= Exercise prompt =
Transcribe the passage from the observability document, starting with "All custom resources" and going on through "reconciled and operational.".

= Text for analysis =
○ ○ ○ ○

Observability¶

This document describes the observability features available in the Keycloak operator, including status conditions, metrics, and monitoring capabilities.

Status Conditions¶

All custom resources (Keycloak, KeycloakRealm, KeycloakClient) expose Kubernetes-standard status conditions that can be used by GitOps tools like Argo CD and Flux CD to determine resource health.

Standard Conditions¶

Each resource implements the following condition types:

Ready¶

Indicates whether the resource is fully reconciled and operational.

Status: True, False, or Unknown
Reason: ReconciliationSucceeded, ReconciliationFailed, ReconciliationInProgress
Usage: Primary health indicator for GitOps tools

Available¶

Indicates whether the resource is available for use (Kubernetes standard).

Status: True or False
Reason: ReconciliationSucceeded, ReconciliationFailed
Usage: Determines if the resource can serve its purpose

Progressing¶

Indicates an ongoing reconciliation operation (Kubernetes standard).

○ ○ ○ ○

(Lists of joint positions)
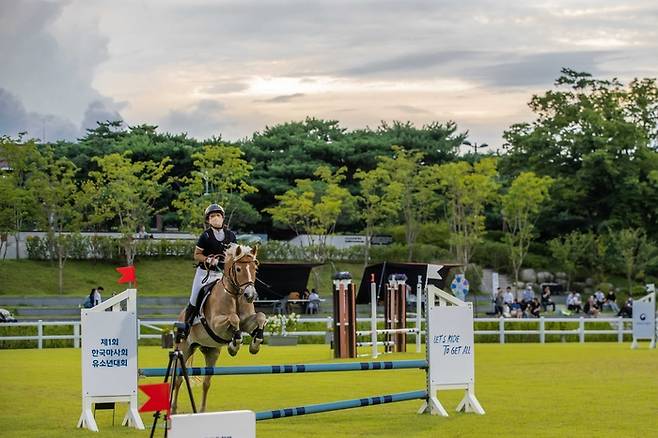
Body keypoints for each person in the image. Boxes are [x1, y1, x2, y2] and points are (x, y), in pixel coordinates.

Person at [183, 204, 237, 336]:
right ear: (208, 220)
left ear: (223, 218)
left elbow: (234, 254)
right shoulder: (205, 236)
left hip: (222, 274)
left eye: (218, 215)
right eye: (212, 216)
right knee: (194, 298)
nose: (216, 218)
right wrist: (208, 259)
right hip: (205, 274)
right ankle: (186, 326)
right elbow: (197, 255)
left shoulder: (230, 235)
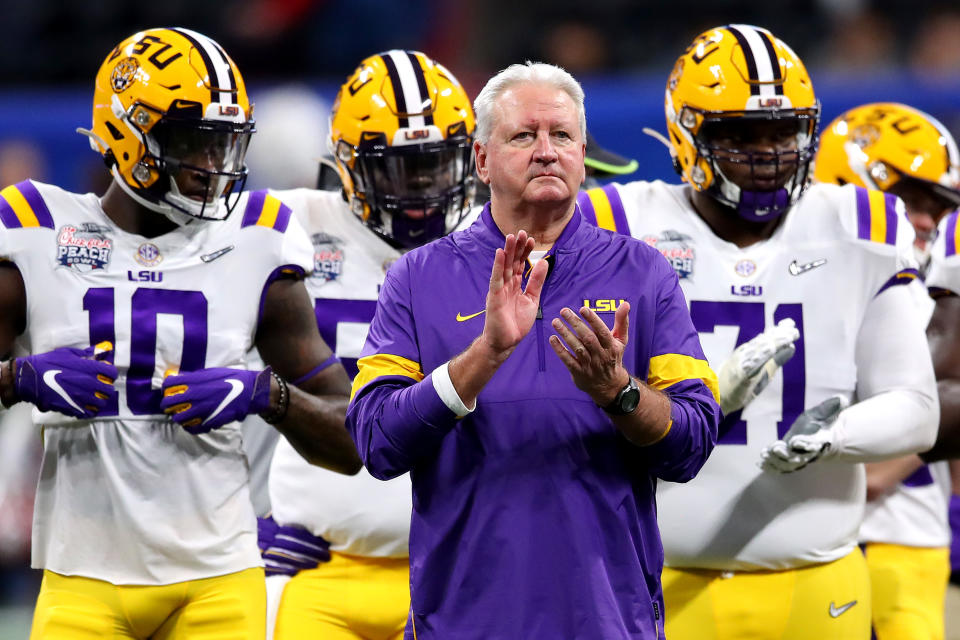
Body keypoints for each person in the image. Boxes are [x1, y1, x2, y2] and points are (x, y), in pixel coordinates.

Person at [578, 24, 939, 639]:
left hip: (816, 582)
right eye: (741, 134)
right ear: (687, 135)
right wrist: (702, 400)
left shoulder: (860, 223)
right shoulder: (618, 223)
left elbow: (917, 409)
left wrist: (838, 433)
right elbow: (570, 416)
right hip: (653, 579)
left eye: (783, 131)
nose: (768, 152)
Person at [0, 28, 361, 639]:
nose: (212, 168)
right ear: (128, 133)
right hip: (82, 576)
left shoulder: (258, 238)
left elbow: (354, 439)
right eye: (193, 142)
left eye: (224, 145)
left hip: (220, 580)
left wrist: (264, 395)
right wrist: (20, 379)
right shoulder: (36, 229)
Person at [346, 61, 721, 639]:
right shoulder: (417, 277)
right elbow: (376, 442)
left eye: (563, 135)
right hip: (465, 622)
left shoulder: (644, 274)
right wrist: (485, 356)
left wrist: (617, 393)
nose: (547, 151)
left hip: (608, 620)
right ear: (481, 159)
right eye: (524, 135)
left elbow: (692, 445)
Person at [258, 50, 478, 639]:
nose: (423, 187)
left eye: (436, 163)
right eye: (399, 168)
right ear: (348, 166)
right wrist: (233, 519)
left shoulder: (506, 238)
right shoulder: (282, 226)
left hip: (466, 567)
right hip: (317, 563)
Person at [815, 102, 960, 639]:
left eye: (937, 205)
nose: (927, 220)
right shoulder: (795, 275)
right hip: (811, 537)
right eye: (912, 199)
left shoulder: (924, 295)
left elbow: (880, 471)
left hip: (894, 537)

○ ○ ○ ○

= Exercise solution =
All custom resources (Keycloak, KeycloakRealm, KeycloakClient) expose Kubernetes-standard status conditions that can be used by GitOps tools like Argo CD and Flux CD to determine resource health.

Standard Conditions¶

Each resource implements the following condition types:

Ready¶

Indicates whether the resource is fully reconciled and operational.